» 页面节选:

Redis通过集群模式来实现扩展性和可用性,Redis将所有的Key划分到16284个slot中,集群每个分片负责一定数量的slot,如果当前集群的内存容量或者处理能力达到上限后,通过增加分片数,然后把一部分slot的key迁移到新的分片上来扩展集群。本节会介绍这种扩展性。
集群模式下访问key
使用Redis的人大多都听说过ASK错误以及MOVED错误,下面先看看MOVED错误是如何产生的。
在集群模式下,客户端可能向集群中的任何一个分片发送命令,节点接受到命令之后,先根据key的hash值计算出key所属的slot,判断这个slot是否是自己负责,如果是,则处理完成后给客户端返回,如果不是,由于集群节点的信息通过gossip协议传播之后,该节点能够判断出来负责该slot的节点地址,然后就会给客户端返回一个MOVED错误,客户端根据MOVED错误中的ip,再去访问负责这个slot的节点。
在Redis 源码解析 - Redis 命令端到端的过程中,读取并解析完客户端发送过来的命令之后,就会调用processCommand函数来处理命令,processCommand函数首先检查命令的有效性、鉴权信息,然后就会判断这个key是否是自己负责:
int processCommand(client *c) {
...
/* If cluster is enabled perform the cluster redirection here.
* However we don't perform the redirection if:
* 1) The sender of this command is our master.
* 2) The command has no key arguments. */
if (server.cluster_enabled &&
!(c->flags & CLIENT_MASTER) &&
!(c->flags & CLIENT_LUA &&
server.lua_caller->flags & CLIENT_MASTER) &&
!(c->cmd->getkeys_proc == NULL && c->cmd->firstkey == 0 &&
c->cmd->proc != execCommand))
{
int hashslot;
int error_code;
clusterNode *n = getNodeByQuery(c,c->cmd,c->argv,c->argc,
&hashslot,&error_code);
if (n == NULL || n != server.cluster->myself) {
if (c->cmd->proc == execCommand) {
discardTransaction(c);
} else {
flagTransaction(c);
}
clusterRedirectClient(c,n,hashslot,error_code);
return C_OK;
}
}
...
}
通过getNodeByQuery函数判断key的slot是否属于自己,如果不属于,会中断这个客户端的事务,同时通过clusterRedirectClient发送MOVED错误。
getNodeByQuery首先把本次命令封装为事务,然后逐个判断事务中的key,是否属于同一个slot,如果不属于,直接返回错误。然后判断负责这个key的slot是否是自己,如果不是,返回CLUSTER_REDIR_MOVED:
clusterNode *getNodeByQuery(client *c, struct redisCommand *cmd, robj **argv, int argc, int *hashslot, int *error_code) {
clusterNode *n = NULL;
robj *firstkey = NULL;
int multiple_keys = 0;
multiState *ms, _ms;
multiCmd mc;
int i, slot = 0, migrating_slot = 0, importing_slot = 0, missing_keys = 0;
...

» 给定题目:
接着这篇讲解 Redis 集群 MOVED 错误的页面节选，从最后显示的内容之后续写下去。 所附条目与此无关。

» 所附条目:
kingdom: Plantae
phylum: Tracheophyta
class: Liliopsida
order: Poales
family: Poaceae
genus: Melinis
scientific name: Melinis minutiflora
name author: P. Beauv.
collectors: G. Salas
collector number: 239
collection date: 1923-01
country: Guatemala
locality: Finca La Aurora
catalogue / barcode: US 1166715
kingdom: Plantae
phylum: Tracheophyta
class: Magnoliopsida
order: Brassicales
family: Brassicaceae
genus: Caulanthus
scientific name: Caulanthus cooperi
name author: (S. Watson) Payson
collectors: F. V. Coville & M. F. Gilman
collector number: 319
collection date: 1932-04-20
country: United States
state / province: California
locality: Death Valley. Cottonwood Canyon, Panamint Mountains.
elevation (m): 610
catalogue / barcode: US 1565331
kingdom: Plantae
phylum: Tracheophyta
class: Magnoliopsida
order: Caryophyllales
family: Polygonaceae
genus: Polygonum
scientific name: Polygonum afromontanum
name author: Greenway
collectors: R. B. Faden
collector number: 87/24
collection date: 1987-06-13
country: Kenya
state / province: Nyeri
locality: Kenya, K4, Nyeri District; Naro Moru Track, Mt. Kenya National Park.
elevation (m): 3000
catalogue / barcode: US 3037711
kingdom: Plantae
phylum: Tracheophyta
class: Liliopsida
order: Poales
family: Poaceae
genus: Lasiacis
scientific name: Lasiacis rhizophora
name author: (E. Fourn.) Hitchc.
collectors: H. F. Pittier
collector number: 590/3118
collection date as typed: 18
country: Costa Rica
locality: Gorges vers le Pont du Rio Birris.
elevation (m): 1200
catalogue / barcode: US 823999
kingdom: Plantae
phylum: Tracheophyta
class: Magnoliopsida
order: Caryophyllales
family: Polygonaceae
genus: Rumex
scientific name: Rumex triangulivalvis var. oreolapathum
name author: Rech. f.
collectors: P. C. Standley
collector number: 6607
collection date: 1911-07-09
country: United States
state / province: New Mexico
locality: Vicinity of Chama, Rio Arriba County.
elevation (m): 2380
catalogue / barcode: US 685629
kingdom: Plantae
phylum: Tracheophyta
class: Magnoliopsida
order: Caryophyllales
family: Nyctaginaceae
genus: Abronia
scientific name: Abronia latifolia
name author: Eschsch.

» 书面作答:
/* We handle all the cases as if they were EXEC commands, so we have
* a common code path for everything */
// 将所有的命令封装为事务
if (cmd->proc == execCommand) {
/* If CLIENT_MULTI flag is not set EXEC is just going to return an
* error. */
if (!(c->flags & CLIENT_MULTI)) return myself;
ms = &c->mstate;
} else {
/* In order to have a single codepath create a fake Multi State
* structure if the client is not in MULTI/EXEC state, this way
* we have a single codepath below. */
ms = &_ms;
_ms.commands = &mc;
_ms.count = 1;
mc.argv = argv;
mc.argc = argc;
mc.cmd = cmd;
}
/* Check that all the keys are in the same hash slot, and obtain this
* slot and the node associated. */
// 逐个检查key
for (i = 0; i < ms->count; i++) {
struct redisCommand *mcmd;
robj **margv;
int margc, *keyindex, numkeys, j;
mcmd = ms->commands[i].cmd;
margc = ms->commands[i].argc;
margv = ms->commands[i].argv;
keyindex = getKeysFromCommand(mcmd,margv,margc,&numkeys);
for (j = 0; j < numkeys; j++) {
robj *thiskey = margv[keyindex[j]];
int thisslot = keyHashSlot((char*)thiskey->ptr,
sdslen(thiskey->ptr));
if (firstkey == NULL) {
/* This is the first key we see. Check what is the slot
* and node. */
firstkey = thiskey;
slot = thisslot;
n = server.cluster->slots[slot];
/* Error: If a slot is not served, we are in "cluster down"
* state. However the state is yet to be updated, so this was
* not trapped earlier in processCommand(). Report the same
* error to the client. */
if (n == NULL) {
getKeysFreeResult(keyindex);
if (error_code)
*error_code = CLUSTER_REDIR_DOWN_UNBOUND;
return NULL;
}
/* If we are migrating or importing this slot, we need to check
* if we have all the keys in the request (the only way we
* can safely serve the request, otherwise we return a TRYAGAIN
* error). To do so we set the importing/migrating state and
* increment a counter for every missing key. */
// key是否在迁移中
if (n == myself &&
server.cluster->migrating_slots_to[slot] != NULL)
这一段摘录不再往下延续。